Another thing is that the litter ends up in waterways and the wider environment creating further polluting problems. Then, how does it make a community look if the streetscape is a mess, suggesting that no one cares about it?
This was characterised in 1982 as the “Broken Window Phenomenon” described as “Social psychologists and police officers tend to agree that if a window in a building is broken and left unrepaired, all the rest of the windows will soon be broken.
This is as true in nice neighbourhoods as in run down ones. Window breaking does not necessarily occur on a large scale because some areas are inhabited by determined window breakers, whereas others are populated by window lovers.
Rather, one unrepaired broken window is a signal that no one cares, and so breaking more windows costs nothing, and it’s a fun thing to do!”
If we break windows when no one seems to care, we are also dropping more rubbish than ever.
Keep New Zealand Beautiful is a charitable organisation committed to inspiring, educating and empowering the communities of New Zealand to restore, preserve and improve our environmental future through active participation. It conducts evidence-based research, and last year published the latest National Litter Audit for 2022.
This found that, compared with the previous stocktake four years earlier, more litter was being found, whether by items, weight or volume. Plastic is the biggest issue with a 72% increase by items, while there was a seven-fold increase in the estimated volume of littered paper and cardboard, with a three-fold increase in the volume of waste illegally dumped.
While we might consider that KNZB has a special interest in the issue, the fact remains that we produce an increasing amount of waste as litter, much of it thrown away without thinking about it. Much of it finds its way to our roadsides and streetscapes where roading authorities and local councils need to deal with it.
In this context, under ratepayer pressure to reduce costs and save money, Auckland Council is on a mission to remove 30 % of the public rubbish bins with a ratepayer saving of at least $9m.
That’s 3,000 of the 10,000 council-owned rubbish bin stocks, with the principal criteria being: bush parks and walking tracks, low use neighbourhood parks, bins not co located with other streetscape, and historically under utilised bins. With that sort of saving other councils are showing interest.

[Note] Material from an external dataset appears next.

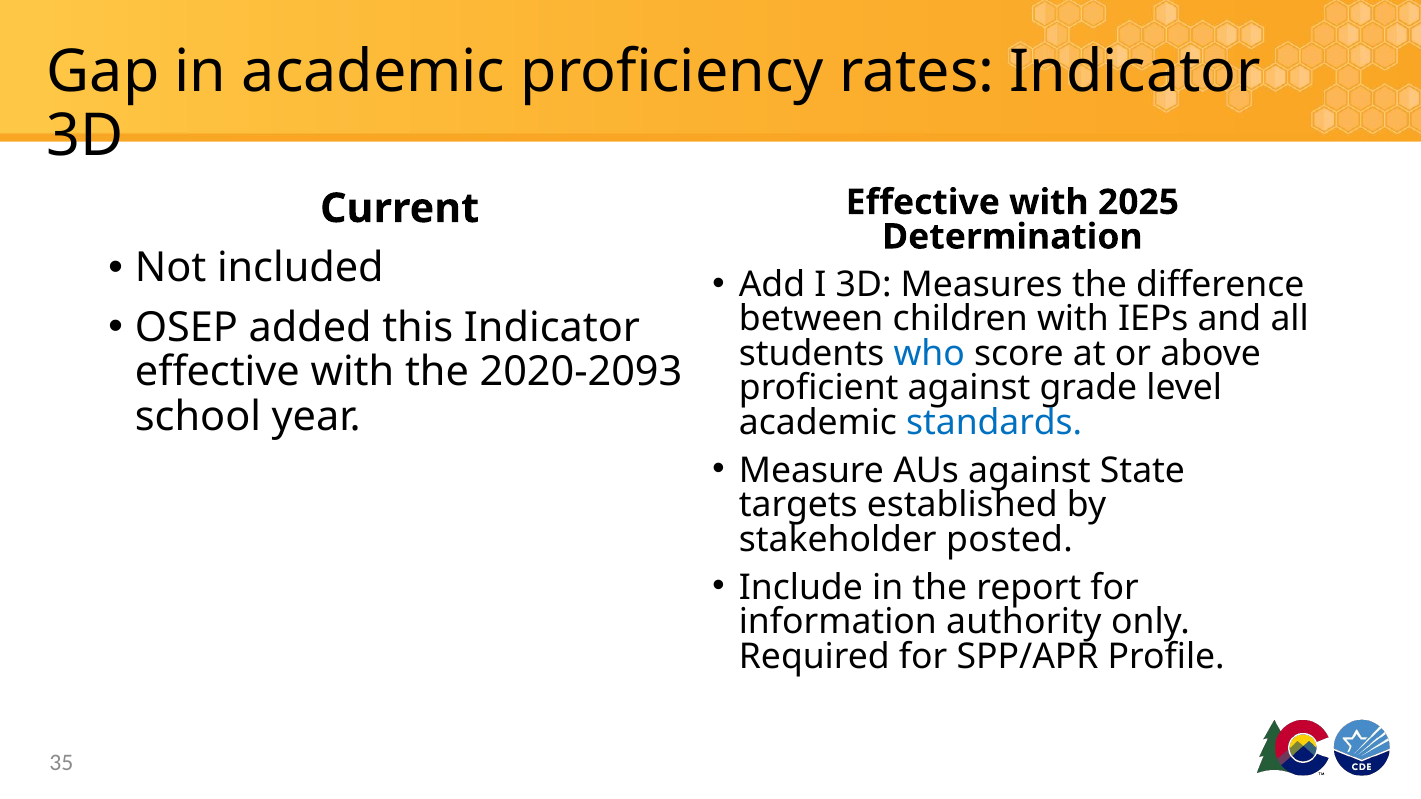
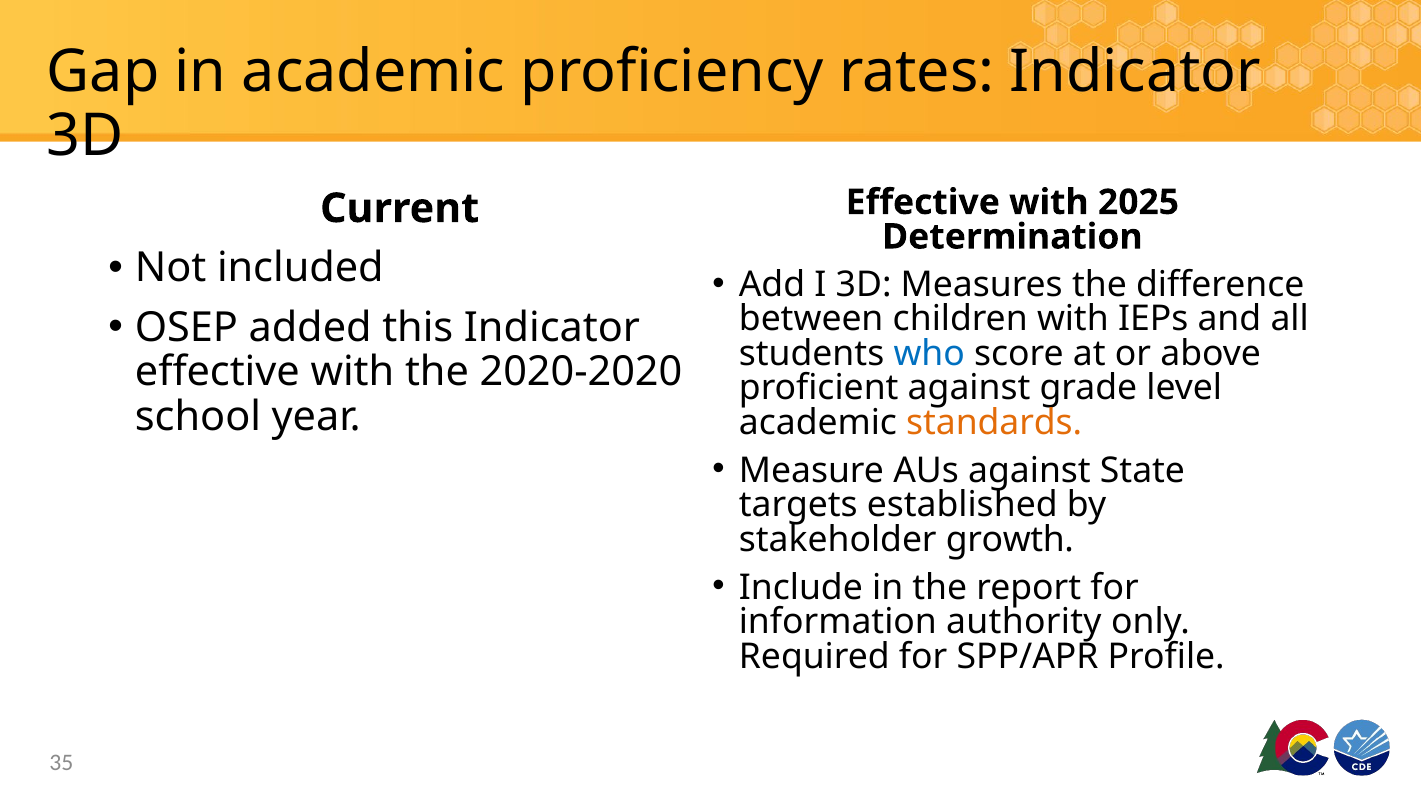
2020-2093: 2020-2093 -> 2020-2020
standards colour: blue -> orange
posted: posted -> growth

There is already outrage about overfilled and smelly bins as the council shakes down the policy, but the literature suggests that there is room for creativity and more efficient use of collection resources. Bin removal could force people in the road and streetscape, to take their rubbish with them.

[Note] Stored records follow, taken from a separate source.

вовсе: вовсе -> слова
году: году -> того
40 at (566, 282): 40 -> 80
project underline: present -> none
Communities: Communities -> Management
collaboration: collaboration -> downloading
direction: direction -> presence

The literature also suggests that better identified, creative and attractive street furniture, more strategically placed, has effective potential. Apparently bins can have a sensor fitted which indicates when the bin is almost full, which then communicates this through an app, to the collection contractor.
We could also just sort it at home, dispose of in our rubbish bins and sort it for the op shop. But be kind to the op shop workers, they don’t need to be disposers of your household rubbish.